授業からしばらくして、違う行事でそのときのある児童と出会いました。すると「あのときのお姉さん!」(深日の子は優しいです!とっても!笑)と声をかけてくれました。
昔から深日小に受け継がれていて、そして進化していること。それは、「繋(つな)がり」だと思うのです。
私が通っていた頃から古墳や漁協見学など町に繰り出していました。また、地域の方に来校していただき、授業を受けました。
今の深日小は、その「地域との繋がり」が、さらに増しているように感じます。
梅ジュースや梅干し作り。漁協との交流。地域や深日で働いている方たち一人一人が、子どもたちとの繋がりを楽しんでいるのが伝わってきます。
「子どもたちの学び」に参加することは、大人たちにも「学び」と「生きがい」が生まれます。
そして地元の人を知ることで、子どもたちは教科書に載っていない「学び」に出会うのです。
また、町中でその人に出会うと「あのときのおっちゃん!おばちゃん!」という安心感も生まれます。
小学校というフィールドで、子どもも大人も一緒になって学びが生まれる。
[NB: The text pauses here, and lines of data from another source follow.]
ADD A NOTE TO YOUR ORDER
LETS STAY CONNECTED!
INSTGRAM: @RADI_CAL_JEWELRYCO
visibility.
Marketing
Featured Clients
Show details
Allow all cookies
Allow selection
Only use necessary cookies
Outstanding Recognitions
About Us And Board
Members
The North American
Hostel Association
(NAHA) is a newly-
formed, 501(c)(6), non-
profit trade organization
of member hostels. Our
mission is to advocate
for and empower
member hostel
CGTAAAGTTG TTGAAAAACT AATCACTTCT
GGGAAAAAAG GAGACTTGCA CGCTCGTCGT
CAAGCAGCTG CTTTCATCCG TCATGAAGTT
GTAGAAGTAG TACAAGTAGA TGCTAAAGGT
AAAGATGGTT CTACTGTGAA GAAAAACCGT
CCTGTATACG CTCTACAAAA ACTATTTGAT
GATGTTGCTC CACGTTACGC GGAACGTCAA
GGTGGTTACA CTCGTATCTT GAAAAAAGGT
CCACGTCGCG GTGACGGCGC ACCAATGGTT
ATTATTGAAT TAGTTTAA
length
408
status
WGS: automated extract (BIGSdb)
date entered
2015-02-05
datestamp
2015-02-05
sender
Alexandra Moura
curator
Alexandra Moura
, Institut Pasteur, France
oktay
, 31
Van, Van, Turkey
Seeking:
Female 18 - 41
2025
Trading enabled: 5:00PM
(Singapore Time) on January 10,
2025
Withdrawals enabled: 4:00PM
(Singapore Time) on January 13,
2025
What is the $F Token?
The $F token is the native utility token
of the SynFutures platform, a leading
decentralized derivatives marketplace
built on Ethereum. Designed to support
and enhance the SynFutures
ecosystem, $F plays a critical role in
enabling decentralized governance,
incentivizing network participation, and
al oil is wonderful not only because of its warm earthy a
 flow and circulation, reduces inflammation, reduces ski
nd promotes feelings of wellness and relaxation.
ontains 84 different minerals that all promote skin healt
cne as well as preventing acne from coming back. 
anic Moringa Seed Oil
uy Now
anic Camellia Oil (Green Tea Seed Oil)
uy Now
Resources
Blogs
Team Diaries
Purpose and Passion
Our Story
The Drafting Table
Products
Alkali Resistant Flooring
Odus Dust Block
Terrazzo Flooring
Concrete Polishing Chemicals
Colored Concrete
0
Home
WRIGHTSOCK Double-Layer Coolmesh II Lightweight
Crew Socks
それが生涯学習のひとつのカタチであり、地域づくりの重要な役割を担っていることに気付かされました。
今、深日小で学んでいる子どもたちには、ずっと深日を好きで、地元を想い続けて欲しい。そのためには、この「学び」と「繋がり」をいつまでも続けることが重要な鍵となるでしょう。
今回はここまで。このゆびと~まれ!
(岬町教育委員会 中出 貴美)(次回掲載は25日)
【深日(ふけ)】大阪府の最南端、泉南郡岬町にある深日は四国や淡路島への交通の要衝として繁栄した。地区人口は1971年の8059人から、2019年には3766人に減少。深日小学校の児童数も1978年は875人いたが、2019年には74人にまで減少した。大阪市内から電車で約1時間の場所にも、少子高齢化の波が押し寄せている。